- President: Humberto Tumini
- Founded: April 26, 2006
- Headquarters: Buenos Aires, Argentina
- Student wing: Movimiento Universitario Sur
- Membership: 47,596 (2016)
- Ideology: Progressivism Democratic socialism Social democracy Left-wing nationalism Left-wing populism Latinamericanism
- Political position: Centre-left to left-wing
- National affiliation: Federal Consensus
- International affiliation: São Paulo Forum
- Seats in the Chamber of Deputies: 0 / 257

Website
- http://libresdelsur.org.ar

= Freemen of the South Movement =

Political party in Argentina

The Free of the South Movement (Movimiento Libres del Sur) is a centre-left political party created in 2006 in Argentina.

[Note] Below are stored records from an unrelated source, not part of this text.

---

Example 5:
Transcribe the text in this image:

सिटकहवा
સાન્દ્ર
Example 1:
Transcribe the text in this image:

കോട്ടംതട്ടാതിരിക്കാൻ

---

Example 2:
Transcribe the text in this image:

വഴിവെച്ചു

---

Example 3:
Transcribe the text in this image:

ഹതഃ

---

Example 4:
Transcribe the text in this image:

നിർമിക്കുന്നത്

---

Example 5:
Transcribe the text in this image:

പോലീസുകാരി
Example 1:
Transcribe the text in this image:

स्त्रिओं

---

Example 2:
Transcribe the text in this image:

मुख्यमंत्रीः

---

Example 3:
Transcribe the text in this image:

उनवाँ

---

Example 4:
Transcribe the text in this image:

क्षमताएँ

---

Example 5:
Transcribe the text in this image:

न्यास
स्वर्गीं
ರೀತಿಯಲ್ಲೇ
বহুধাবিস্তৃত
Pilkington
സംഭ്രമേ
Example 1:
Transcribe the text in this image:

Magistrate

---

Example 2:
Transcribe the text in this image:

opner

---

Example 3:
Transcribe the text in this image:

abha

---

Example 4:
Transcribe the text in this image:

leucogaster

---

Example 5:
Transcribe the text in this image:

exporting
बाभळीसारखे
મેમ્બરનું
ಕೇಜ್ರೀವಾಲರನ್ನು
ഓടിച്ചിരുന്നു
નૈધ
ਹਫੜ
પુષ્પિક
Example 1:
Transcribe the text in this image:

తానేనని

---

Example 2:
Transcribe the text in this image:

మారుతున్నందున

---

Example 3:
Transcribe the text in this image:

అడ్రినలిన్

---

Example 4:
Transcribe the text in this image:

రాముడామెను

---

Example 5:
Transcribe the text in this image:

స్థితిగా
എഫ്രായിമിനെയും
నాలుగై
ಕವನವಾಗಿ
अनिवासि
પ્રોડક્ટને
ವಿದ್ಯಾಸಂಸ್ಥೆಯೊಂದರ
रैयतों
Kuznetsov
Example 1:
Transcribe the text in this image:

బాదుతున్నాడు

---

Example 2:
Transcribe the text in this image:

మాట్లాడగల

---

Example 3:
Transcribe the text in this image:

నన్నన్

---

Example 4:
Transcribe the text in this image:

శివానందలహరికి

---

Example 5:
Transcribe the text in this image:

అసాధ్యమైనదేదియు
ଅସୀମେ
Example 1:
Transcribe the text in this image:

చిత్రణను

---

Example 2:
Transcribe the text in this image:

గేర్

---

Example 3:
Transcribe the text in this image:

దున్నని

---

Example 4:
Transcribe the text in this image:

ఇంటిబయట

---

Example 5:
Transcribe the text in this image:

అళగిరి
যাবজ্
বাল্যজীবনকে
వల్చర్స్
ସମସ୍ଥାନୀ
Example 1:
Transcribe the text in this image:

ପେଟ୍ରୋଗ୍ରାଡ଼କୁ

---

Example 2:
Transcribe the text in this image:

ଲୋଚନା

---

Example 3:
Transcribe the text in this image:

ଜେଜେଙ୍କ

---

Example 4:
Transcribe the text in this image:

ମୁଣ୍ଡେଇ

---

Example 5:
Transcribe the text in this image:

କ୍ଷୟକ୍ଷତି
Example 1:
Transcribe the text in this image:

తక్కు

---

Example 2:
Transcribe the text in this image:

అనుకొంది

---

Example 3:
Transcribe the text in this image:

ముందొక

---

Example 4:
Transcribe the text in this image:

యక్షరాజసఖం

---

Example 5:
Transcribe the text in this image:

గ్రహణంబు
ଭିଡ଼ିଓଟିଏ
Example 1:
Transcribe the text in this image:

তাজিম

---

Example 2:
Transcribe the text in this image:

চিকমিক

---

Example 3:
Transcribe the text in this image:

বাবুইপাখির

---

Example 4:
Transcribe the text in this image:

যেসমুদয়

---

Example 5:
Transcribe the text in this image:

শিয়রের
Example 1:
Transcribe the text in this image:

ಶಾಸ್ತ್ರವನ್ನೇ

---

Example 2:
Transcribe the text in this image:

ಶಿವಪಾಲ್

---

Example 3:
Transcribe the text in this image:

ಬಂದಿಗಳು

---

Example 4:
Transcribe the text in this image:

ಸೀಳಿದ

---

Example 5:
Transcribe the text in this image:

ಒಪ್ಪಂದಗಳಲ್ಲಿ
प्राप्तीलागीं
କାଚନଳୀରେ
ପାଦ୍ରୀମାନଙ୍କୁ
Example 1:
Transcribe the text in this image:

It is made up of the Movimiento Barrios de Pie, the Agrupación Martín Fierro, the Frente Barrial 19 de Diciembre and the Corriente Patria Libre.

==History==
In the 2007 Argentine general election, the movement had two of its members elected as national representatives in the Lower House of the Argentine National Congress, Cecilia Merchan and Victoria Donda, daughter of desaparecidos. They were elected on the lists of the ruling Front for Victory faction of the Justicialist Party and sit in the block of the Popular and Social Encounter.